Una vez conocidas sus rutinas, comencé a seguirla. Por las tardes, a la hora de la salida, iba corriendo de mi colegio al suyo con la excitación y el pánico que conducen al lugar del crimen. Me preguntaba si su pierna izquierda sería de madera, si tendría un ojo de cristal (el de la ceja estropeada). Necesitaba estar cerca de ella, comparar su daño con el mío, como si también yo hubiera sido víctima del "accidente" en vez de su autor. Y mientras la seguía, imaginaba que íbamos el uno al lado del otro, que hablábamos, que nuestros brazos se rozaban, pues a medida que me familiarizaba con su presencia, me iba pareciendo menos fea, menos coja, incluso menos tuerta (en el caso de que tuviera un ojo de cristal). Los sábados y los domingos merodeaba por los alrededores de su casa, y si por casualidad la veía salir, regresaban de golpe todos los síntomas que mi cuerpo estrenó el día del "accidente", solo que ya había aprendido a controlarlos, por lo que no me meaba ni me cagaba encima, aunque sí sentía algún que otro retortijón y me ahogaba un poco, pues los pulmones se quedaban bloqueados y tenía mucho frío o mucho calor sin saber de qué dependía que me atacara este o aquel.

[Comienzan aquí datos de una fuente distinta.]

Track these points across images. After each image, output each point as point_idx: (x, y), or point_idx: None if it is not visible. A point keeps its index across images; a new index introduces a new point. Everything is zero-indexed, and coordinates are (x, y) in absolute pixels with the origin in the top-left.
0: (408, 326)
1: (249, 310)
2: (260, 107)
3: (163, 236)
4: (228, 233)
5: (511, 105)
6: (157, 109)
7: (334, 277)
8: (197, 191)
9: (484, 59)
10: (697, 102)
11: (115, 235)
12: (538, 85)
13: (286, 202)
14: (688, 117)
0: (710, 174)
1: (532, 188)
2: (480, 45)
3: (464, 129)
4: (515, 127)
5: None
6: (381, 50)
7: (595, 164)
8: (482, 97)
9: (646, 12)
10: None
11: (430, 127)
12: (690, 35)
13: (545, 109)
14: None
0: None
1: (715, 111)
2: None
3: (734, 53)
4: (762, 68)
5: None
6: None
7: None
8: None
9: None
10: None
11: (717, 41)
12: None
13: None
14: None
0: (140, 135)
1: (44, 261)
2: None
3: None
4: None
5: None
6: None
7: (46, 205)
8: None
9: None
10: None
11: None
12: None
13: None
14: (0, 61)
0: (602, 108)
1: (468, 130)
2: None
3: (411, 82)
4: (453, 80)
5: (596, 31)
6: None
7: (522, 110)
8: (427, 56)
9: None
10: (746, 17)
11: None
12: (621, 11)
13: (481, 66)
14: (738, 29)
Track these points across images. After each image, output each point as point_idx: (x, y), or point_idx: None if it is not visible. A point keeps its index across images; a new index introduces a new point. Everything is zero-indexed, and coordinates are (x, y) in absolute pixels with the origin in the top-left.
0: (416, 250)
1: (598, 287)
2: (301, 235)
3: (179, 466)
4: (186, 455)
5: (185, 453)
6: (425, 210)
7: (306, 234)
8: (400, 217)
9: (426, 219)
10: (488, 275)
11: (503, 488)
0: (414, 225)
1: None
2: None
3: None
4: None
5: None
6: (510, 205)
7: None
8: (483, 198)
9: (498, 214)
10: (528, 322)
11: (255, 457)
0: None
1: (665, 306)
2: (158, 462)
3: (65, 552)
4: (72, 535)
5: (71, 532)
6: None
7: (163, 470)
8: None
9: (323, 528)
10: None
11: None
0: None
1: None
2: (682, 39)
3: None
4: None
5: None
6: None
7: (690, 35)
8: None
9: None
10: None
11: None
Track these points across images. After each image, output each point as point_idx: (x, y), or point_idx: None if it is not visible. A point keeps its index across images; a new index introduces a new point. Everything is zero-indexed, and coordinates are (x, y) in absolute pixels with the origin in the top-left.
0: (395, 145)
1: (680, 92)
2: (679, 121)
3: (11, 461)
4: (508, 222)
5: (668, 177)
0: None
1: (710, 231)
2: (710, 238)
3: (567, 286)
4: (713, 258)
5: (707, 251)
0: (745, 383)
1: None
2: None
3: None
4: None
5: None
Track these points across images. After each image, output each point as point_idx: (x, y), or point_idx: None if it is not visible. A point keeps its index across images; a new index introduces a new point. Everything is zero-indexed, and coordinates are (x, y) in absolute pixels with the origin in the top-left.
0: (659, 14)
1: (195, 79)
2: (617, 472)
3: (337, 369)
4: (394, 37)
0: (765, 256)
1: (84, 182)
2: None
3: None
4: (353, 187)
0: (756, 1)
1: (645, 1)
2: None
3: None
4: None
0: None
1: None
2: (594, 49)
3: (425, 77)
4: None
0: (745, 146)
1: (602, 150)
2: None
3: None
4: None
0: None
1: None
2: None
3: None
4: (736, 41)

Los pelos de la ceja incompleta otorgaban a su cara la sugestión de lo asimétrico

Un día tropezó y se le cayó una carpeta que llevaba mal cerrada debajo del brazo. Al comprobar sus dificultades para agacharse, me acerqué impulsivamente y recogí la carpeta y los papeles y los metí dentro y se la entregué, todo ello con movimientos en los que no había coordinación alguna. Y ella, al darme las gracias, me miró a los ojos, y durante las milésimas de segundo que duró aquella mirada de rutina toda la fealdad de su rostro se transformó misteriosamente en belleza, como cuando un sabor que no te gustaba comienza de manera gratuita a enloquecerte. Advertí que el párpado del ojo izquierdo (el que yo imaginaba de cristal) tenía una suerte de corte y un fruncido que, lejos de afear su expresión, la hacía interesante. Y los pelos de la ceja incompleta otorgaban a su cara la sugestión de lo asimétrico. En cuanto a la cicatriz que bajaba desde esa ceja hasta la mandíbula, creo que me ayudó a descubrir el prestigio de lo roto. Tal era mi turbación, que al despedirme de ella los miembros de mi cuerpo iban cada uno por su lado, como si carecieran de un cerebro capaz de sincronizar sus movimientos.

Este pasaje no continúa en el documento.